*480 ofiar nalotu na Strefę 51*
Kilka godzin później, na makabrycznej scenie, gdzie popełniono masowe samobójstwo, znaleziono karteczkę z napisem: "nigdy nie powinniśmy się dowiedzieć".
Niezmierzona radość zapanowała na całym świecie, kiedy odkryto sposób na nieśmiertelność i została ona narzucona wszystkim ludziom.
Szkoda tylko, że właśnie odsiaduję wyrok dożywotniego więzienia.
Gdy zapytałem kryształowej kuli, jak uniknąć śmierci, zaskoczeniem była jej odpowiedź: "Nie, dziękuję kochanie, już jestem pełny".
Przypomniałem sobie o tym dopiero wówczas, gdy żona po obiedzie zapytała mnie, czy nie chcę ciasta.
Gdy wróciłam do domu, na blacie znalazłam karteczkę z wiadomością: "Już ich nie potrzebuję".
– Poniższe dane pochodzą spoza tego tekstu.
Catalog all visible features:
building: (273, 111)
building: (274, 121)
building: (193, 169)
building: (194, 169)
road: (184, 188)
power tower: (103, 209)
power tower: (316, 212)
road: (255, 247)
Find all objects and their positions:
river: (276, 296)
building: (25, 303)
Obok karteczki leżał komplet kluczy, które zgubiłam miesiąc temu.
Gdy tak powoli wyciskałem życie z mordercy mojej żony, oczekiwałem, że przynajmniej coś powie, cokolwiek.
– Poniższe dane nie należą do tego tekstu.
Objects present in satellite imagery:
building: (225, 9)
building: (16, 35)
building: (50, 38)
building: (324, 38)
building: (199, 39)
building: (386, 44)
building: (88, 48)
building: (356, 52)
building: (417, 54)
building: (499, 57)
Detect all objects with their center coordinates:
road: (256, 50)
Ale przecież to niemożliwe, urodził się 5 minut temu.
Kocham cię i nie mogę się doczekać, by spędzić z tobą resztą swojego życia - napisała moja narzeczona.
I nawet teraz, po tylu latach, wciąż nie wiem, do kogo pisała, ale to wszystko co mi po niej zostało.
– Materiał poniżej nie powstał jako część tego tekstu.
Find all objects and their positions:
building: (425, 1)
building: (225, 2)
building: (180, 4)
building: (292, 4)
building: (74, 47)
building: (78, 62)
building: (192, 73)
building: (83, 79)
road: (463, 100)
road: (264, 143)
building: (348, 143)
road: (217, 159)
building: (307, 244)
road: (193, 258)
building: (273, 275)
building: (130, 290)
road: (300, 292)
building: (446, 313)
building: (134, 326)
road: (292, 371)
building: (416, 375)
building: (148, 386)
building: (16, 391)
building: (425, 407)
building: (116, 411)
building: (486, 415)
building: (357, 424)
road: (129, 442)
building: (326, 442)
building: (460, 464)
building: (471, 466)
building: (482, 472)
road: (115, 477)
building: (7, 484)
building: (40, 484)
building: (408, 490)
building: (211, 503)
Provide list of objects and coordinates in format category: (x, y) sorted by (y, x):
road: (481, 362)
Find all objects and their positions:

Kocham ją bardziej niż cokolwiek innego na świecie - bardziej niż powietrze, wodę, pieniądze, moją rodzinę, a nawet siebie samego...
A już na pewno o wiele bardziej niż jakiś głupi zakaz zbliżania się.
Skacowany i spóźniony chciałem jak najszybciej ubrać się i wyjść do pracy.
Gdy rozporek najechał na skórę, zorientowałem się, że zapomniałem o bieliźnie.
Lekcja wychowania fizycznego dopiero co się zaczęła, a ja znów zostałem napadnięty i wciśnięty na siłę do szafki w przebieralni.
Cieszę się, że tak zrobili, bo domyśliłem się, co się dzisiaj będzie działo w szkole już po pierwszych strzałach.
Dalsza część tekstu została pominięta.